Ora bem, diz-se que:
"Os professores com direito à profissionalização em serviço apresentam perfis de experiência muito diversos, e em resultado da nova concepção e organização dos concursos, realizarão a sua formação profissional numa rede de escolas caracterizada pela dispersão geográfica e pela diferenciação. As suas legítimas expectativas tornam imperioso imprimir um ritmo rápido ao processo de profissionalização."
Continuando diz:
"A profissionalização em serviço é concebida como a fase inicial do processo de formação contínua. Mas, dado que a organização do ensino determinada na Lei 46/86, e a reformulação dos planos curriculares irão inevitavelmente criar necessidades imediatas de formação para a generalidade do corpo docente, integrará componentes que também visam abranger, numa perspectiva de formação contínua, os professores dos quadros com nomeação definitiva.
A profissionalização em serviço parte de dois princípios estruturais: o reconhecimento da responsabilidade das instituições de ensino superior na formação de professores, e a necessidade de constituição da escola como centro de formação e como comunidade educativa."
A isto junta a Universidade Aberta com "a possibilidade de fazer o desenho e produção de unidades de formação de moldes e materiais de apoio supletivo."
Isto é a introdução, entra depois no articulado e eu vou dizer-vos o que é que mais feriu a minha sensibilidade do que está neste projecto de diploma.
Assim, começa por dizer no artigo 1º, que:
"O presente diploma contem as normas orientadoras da profissionalização em serviço que se aplicam aos professores dos Ensinos Preparatório e Secundário pertencentes aos quadros com nomeação provisória previstos no decreto-lei 18/88 de 21 de Janeiro."
Depois diz que, no artigo 2º,
"1- Para efeitos do presente diploma os professores dos quadros com nomeação provisória dos Ensinos Preparatório e Secundário são ordenados em listas de âmbito distrital elaboradas por grupo, subgrupo, disciplina ou especialidade.
2- A elaboração das listas a que se refere o número anterior concretiza-se de acordo com normas definidas no decreto-lei 18/88 de 21 de Janeiro.
3- Os docentes são chamados para realizar esta profissionalização em serviço por ordem decrescente de graduação da respectiva lista.
4- A chamada de docentes para a realização da profissionalização em serviço, que é feita por ordem decrescente da graduação da respectiva lista, obedecerá aos princípios a seguir indicados:
a) necessidades do sistema em número e qualificação dos professores;
b) capacidade do sistema de formação."
No artigo 3º, actualização das listas (isto é importante para quem quer vir a ser professor sem se profissionalizar nos estabelecimentos de ensino superior):
"1- As listas por grupo, subgrupo, disciplina ou especialidade organizadas de acordo com o estabelecido no artigo anterior serão anualmente actualizadas em resultado das colocações de professores do quadro com nomeação provisória operadas pela primeira parte do concurso a que se refere o nº1 do artº 2º do decreto-lei 18/88.
2- Os docentes referidos no número anterior entrarão na lista imediatamente a seguir ao último dela constante, ordenados eles próprios nos termos do artº 8º do decreto-lei 18/88."

*Tarefa 1*:
Responde a estas perguntas sobre a profissionalização em serviço, com base no texto:
(a) De que dois princípios estruturais parte a profissionalização em serviço?
(b) Por que ordem são chamados os docentes para realizar a profissionalização em serviço?
(c) Com que frequência são actualizadas as listas, segundo o artigo 3º?

*Dados do exercício*:
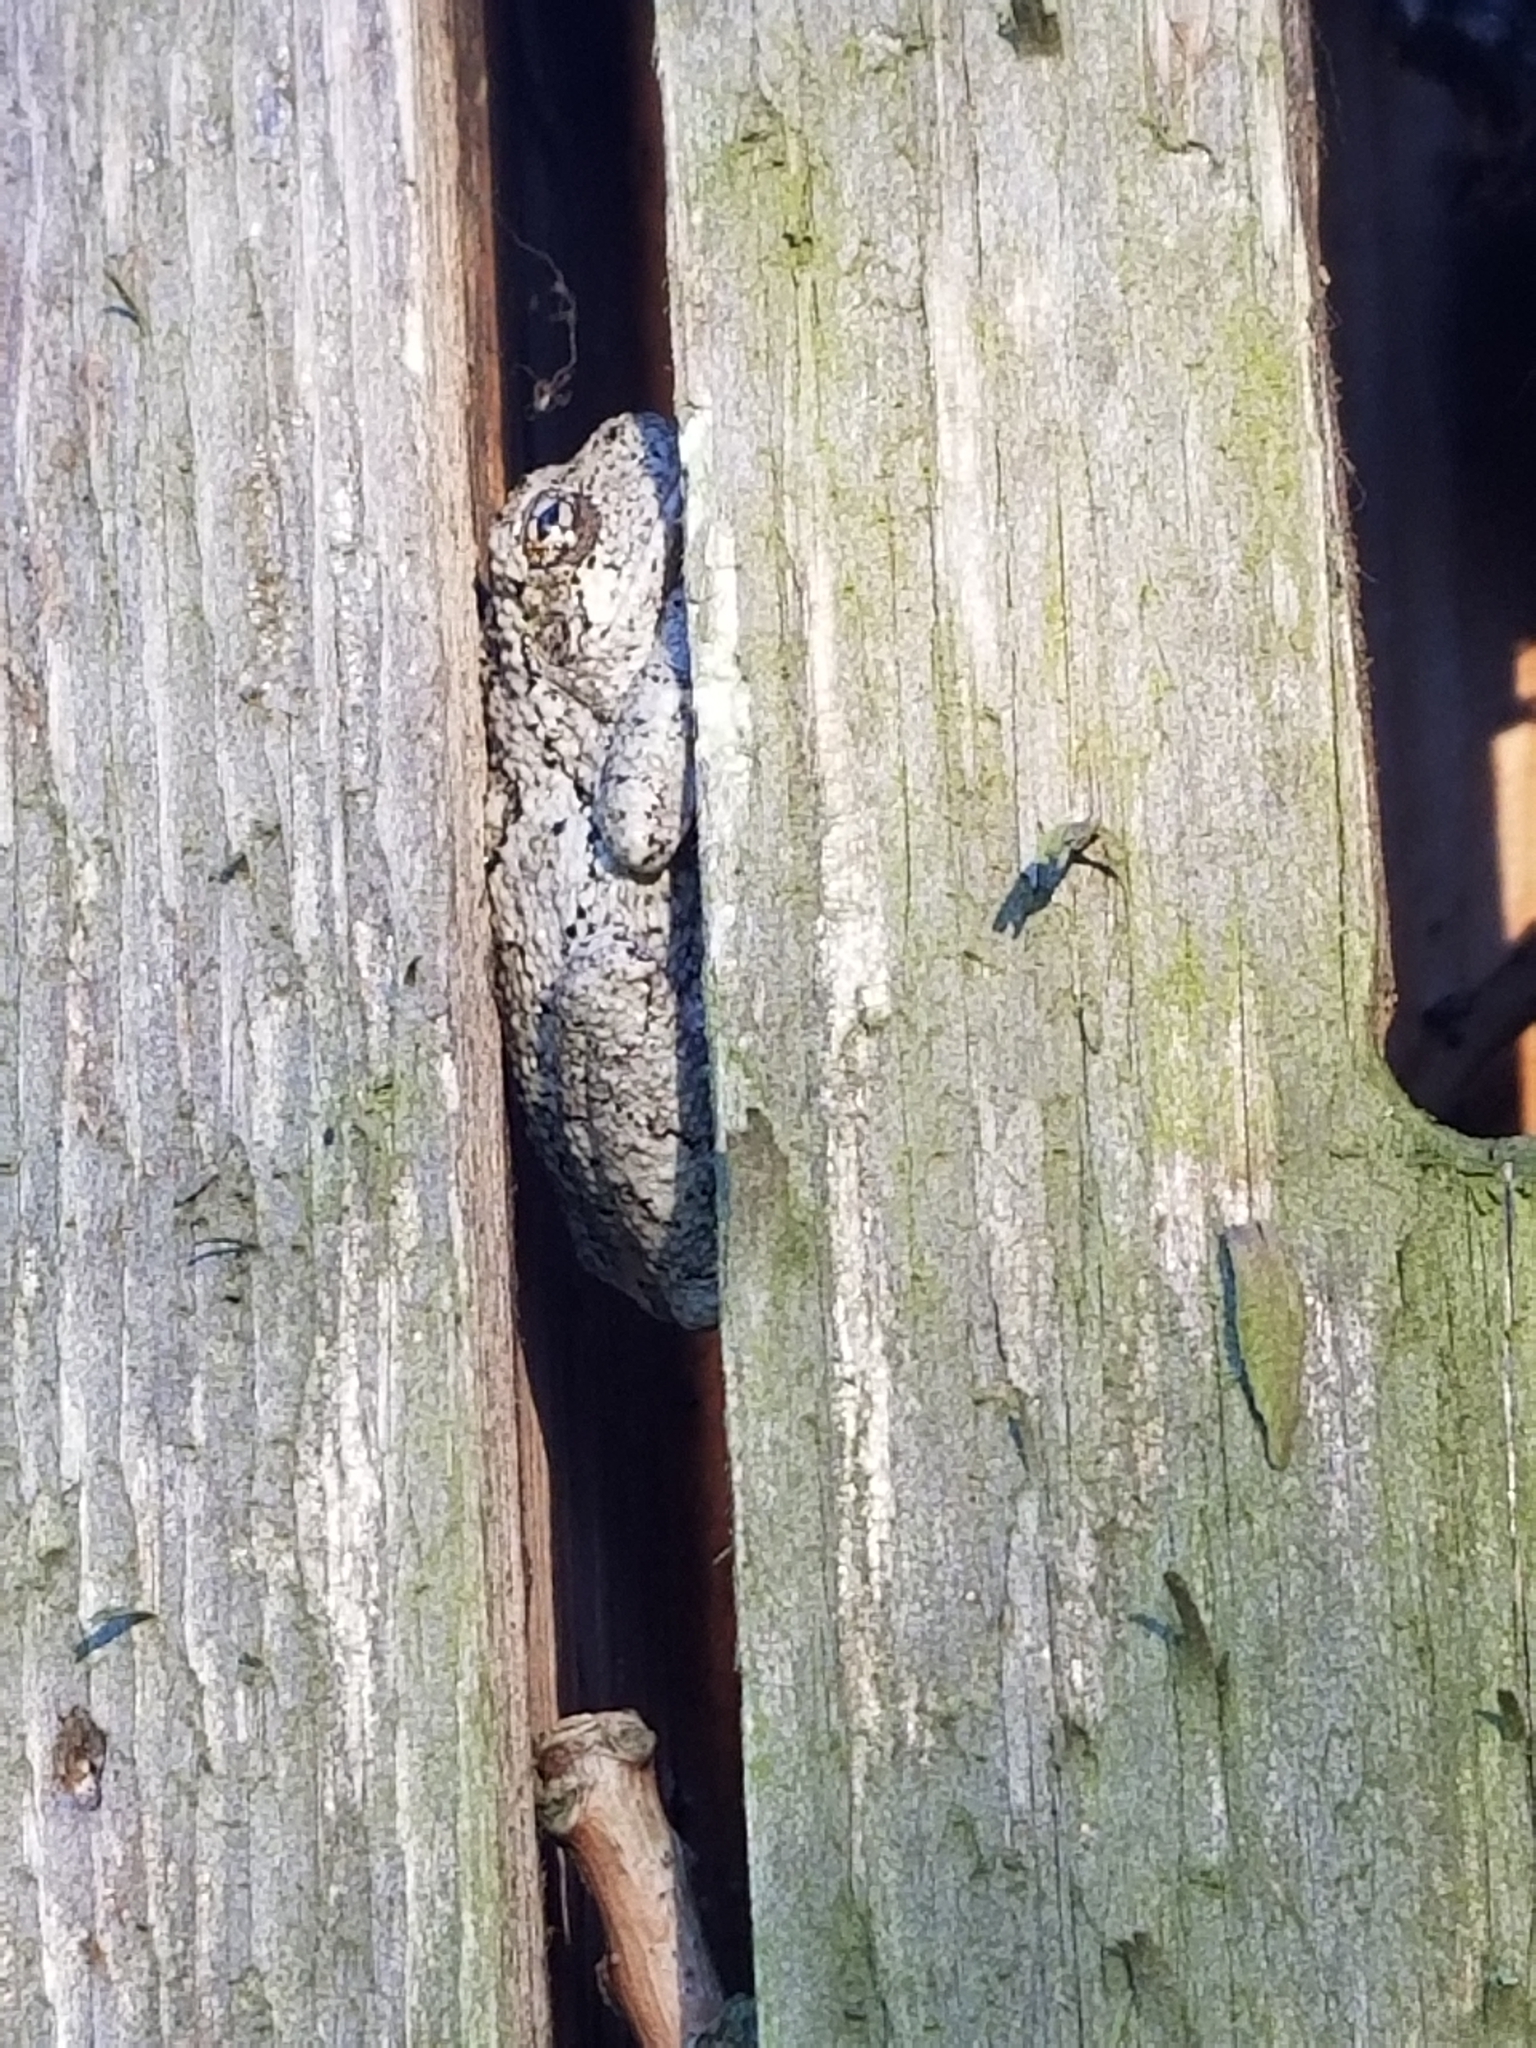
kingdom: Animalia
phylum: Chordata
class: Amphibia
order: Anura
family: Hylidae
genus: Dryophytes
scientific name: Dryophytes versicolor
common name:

*Tarefa 2*:
Atualiza as linhas de classificação do ser vivo que estão acima, trocando "common name" por "vernacular name" e deixando tudo o resto igual. Não incluas as imagens na resposta.

*Resposta completa 1*:
(a) O reconhecimento da responsabilidade das instituições de ensino superior na formação de professores e a necessidade de constituição da escola como centro de formação e como comunidade educativa.
(b) Por ordem decrescente de graduação da respectiva lista.
(c) Anualmente.

*Resposta completa 2*:
kingdom: Animalia
phylum: Chordata
class: Amphibia
order: Anura
family: Hylidae
genus: Dryophytes
scientific name: Dryophytes versicolor
vernacular name:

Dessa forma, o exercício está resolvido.